*** Opening of Data for processing ***

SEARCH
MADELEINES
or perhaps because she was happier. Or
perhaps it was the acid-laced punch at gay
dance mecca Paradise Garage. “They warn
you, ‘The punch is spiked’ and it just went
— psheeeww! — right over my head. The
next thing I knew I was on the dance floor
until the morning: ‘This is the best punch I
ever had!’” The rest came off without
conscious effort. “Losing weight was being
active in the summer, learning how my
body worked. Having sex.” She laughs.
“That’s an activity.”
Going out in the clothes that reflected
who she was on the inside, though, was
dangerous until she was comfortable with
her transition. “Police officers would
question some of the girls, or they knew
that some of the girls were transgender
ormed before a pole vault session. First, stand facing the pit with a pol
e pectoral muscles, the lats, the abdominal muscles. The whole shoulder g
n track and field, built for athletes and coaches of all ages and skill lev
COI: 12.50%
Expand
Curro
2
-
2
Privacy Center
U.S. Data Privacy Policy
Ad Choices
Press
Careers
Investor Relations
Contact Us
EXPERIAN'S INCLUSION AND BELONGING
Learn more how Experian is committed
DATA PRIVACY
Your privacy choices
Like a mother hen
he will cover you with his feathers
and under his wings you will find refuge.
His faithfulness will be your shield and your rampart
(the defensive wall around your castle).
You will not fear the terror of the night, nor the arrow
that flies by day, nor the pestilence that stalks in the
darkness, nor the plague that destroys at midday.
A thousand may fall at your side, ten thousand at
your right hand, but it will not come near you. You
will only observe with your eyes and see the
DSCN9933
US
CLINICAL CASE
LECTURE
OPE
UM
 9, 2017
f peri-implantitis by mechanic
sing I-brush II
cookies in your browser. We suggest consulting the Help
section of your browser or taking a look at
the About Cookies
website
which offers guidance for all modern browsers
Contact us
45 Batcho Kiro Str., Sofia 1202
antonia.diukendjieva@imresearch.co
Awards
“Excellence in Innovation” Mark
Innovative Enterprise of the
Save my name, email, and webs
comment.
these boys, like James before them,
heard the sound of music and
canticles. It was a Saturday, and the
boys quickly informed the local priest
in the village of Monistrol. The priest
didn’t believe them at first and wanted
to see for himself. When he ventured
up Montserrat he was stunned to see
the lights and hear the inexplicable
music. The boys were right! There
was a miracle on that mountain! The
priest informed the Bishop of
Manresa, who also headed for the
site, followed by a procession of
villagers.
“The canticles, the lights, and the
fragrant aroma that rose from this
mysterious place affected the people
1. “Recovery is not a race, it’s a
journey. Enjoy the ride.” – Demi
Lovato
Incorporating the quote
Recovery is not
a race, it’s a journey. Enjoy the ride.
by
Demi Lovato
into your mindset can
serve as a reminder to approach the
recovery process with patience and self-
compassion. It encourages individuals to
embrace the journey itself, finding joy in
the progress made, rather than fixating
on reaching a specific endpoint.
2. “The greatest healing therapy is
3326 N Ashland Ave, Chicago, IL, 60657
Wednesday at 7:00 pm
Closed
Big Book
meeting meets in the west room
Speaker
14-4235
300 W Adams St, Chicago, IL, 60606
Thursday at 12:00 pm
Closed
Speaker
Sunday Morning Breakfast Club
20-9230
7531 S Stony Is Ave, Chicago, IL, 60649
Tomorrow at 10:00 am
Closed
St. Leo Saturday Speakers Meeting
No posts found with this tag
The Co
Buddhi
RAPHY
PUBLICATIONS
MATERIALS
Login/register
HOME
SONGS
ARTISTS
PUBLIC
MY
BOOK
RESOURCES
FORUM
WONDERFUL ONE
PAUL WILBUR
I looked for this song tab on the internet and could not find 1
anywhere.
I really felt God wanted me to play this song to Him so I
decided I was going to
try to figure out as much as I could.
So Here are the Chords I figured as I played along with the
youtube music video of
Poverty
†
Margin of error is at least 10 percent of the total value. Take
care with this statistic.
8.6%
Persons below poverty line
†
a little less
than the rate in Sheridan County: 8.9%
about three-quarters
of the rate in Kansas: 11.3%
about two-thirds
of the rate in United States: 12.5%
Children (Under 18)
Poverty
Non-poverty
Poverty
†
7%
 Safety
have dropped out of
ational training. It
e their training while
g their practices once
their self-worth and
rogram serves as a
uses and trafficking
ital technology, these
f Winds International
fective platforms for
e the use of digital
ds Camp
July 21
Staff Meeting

*** Close of Data for processing ***

◆ Exercise aim
Reproduce every line of the material above, character for character and in the same order.

◆ Finished exercise
SEARCH
MADELEINES
or perhaps because she was happier. Or
perhaps it was the acid-laced punch at gay
dance mecca Paradise Garage. “They warn
you, ‘The punch is spiked’ and it just went
— psheeeww! — right over my head. The
next thing I knew I was on the dance floor
until the morning: ‘This is the best punch I
ever had!’” The rest came off without
conscious effort. “Losing weight was being
active in the summer, learning how my
body worked. Having sex.” She laughs.
“That’s an activity.”
Going out in the clothes that reflected
who she was on the inside, though, was
dangerous until she was comfortable with
her transition. “Police officers would
question some of the girls, or they knew
that some of the girls were transgender
ormed before a pole vault session. First, stand facing the pit with a pol
e pectoral muscles, the lats, the abdominal muscles. The whole shoulder g
n track and field, built for athletes and coaches of all ages and skill lev
COI: 12.50%
Expand
Curro
2
-
2
Privacy Center
U.S. Data Privacy Policy
Ad Choices
Press
Careers
Investor Relations
Contact Us
EXPERIAN'S INCLUSION AND BELONGING
Learn more how Experian is committed
DATA PRIVACY
Your privacy choices
Like a mother hen
he will cover you with his feathers
and under his wings you will find refuge.
His faithfulness will be your shield and your rampart
(the defensive wall around your castle).
You will not fear the terror of the night, nor the arrow
that flies by day, nor the pestilence that stalks in the
darkness, nor the plague that destroys at midday.
A thousand may fall at your side, ten thousand at
your right hand, but it will not come near you. You
will only observe with your eyes and see the
DSCN9933
US
CLINICAL CASE
LECTURE
OPE
UM
 9, 2017
f peri-implantitis by mechanic
sing I-brush II
cookies in your browser. We suggest consulting the Help
section of your browser or taking a look at
the About Cookies
website
which offers guidance for all modern browsers
Contact us
45 Batcho Kiro Str., Sofia 1202
antonia.diukendjieva@imresearch.co
Awards
“Excellence in Innovation” Mark
Innovative Enterprise of the
Save my name, email, and webs
comment.
these boys, like James before them,
heard the sound of music and
canticles. It was a Saturday, and the
boys quickly informed the local priest
in the village of Monistrol. The priest
didn’t believe them at first and wanted
to see for himself. When he ventured
up Montserrat he was stunned to see
the lights and hear the inexplicable
music. The boys were right! There
was a miracle on that mountain! The
priest informed the Bishop of
Manresa, who also headed for the
site, followed by a procession of
villagers.
“The canticles, the lights, and the
fragrant aroma that rose from this
mysterious place affected the people
1. “Recovery is not a race, it’s a
journey. Enjoy the ride.” – Demi
Lovato
Incorporating the quote
Recovery is not
a race, it’s a journey. Enjoy the ride.
by
Demi Lovato
into your mindset can
serve as a reminder to approach the
recovery process with patience and self-
compassion. It encourages individuals to
embrace the journey itself, finding joy in
the progress made, rather than fixating
on reaching a specific endpoint.
2. “The greatest healing therapy is
3326 N Ashland Ave, Chicago, IL, 60657
Wednesday at 7:00 pm
Closed
Big Book
meeting meets in the west room
Speaker
14-4235
300 W Adams St, Chicago, IL, 60606
Thursday at 12:00 pm
Closed
Speaker
Sunday Morning Breakfast Club
20-9230
7531 S Stony Is Ave, Chicago, IL, 60649
Tomorrow at 10:00 am
Closed
St. Leo Saturday Speakers Meeting
No posts found with this tag
The Co
Buddhi
RAPHY
PUBLICATIONS
MATERIALS
Login/register
HOME
SONGS
ARTISTS
PUBLIC
MY
BOOK
RESOURCES
FORUM
WONDERFUL ONE
PAUL WILBUR
I looked for this song tab on the internet and could not find 1
anywhere.
I really felt God wanted me to play this song to Him so I
decided I was going to
try to figure out as much as I could.
So Here are the Chords I figured as I played along with the
youtube music video of
Poverty
†
Margin of error is at least 10 percent of the total value. Take
care with this statistic.
8.6%
Persons below poverty line
†
a little less
than the rate in Sheridan County: 8.9%
about three-quarters
of the rate in Kansas: 11.3%
about two-thirds
of the rate in United States: 12.5%
Children (Under 18)
Poverty
Non-poverty
Poverty
†
7%
 Safety
have dropped out of
ational training. It
e their training while
g their practices once
their self-worth and
rogram serves as a
uses and trafficking
ital technology, these
f Winds International
fective platforms for
e the use of digital
ds Camp
July 21
Staff Meeting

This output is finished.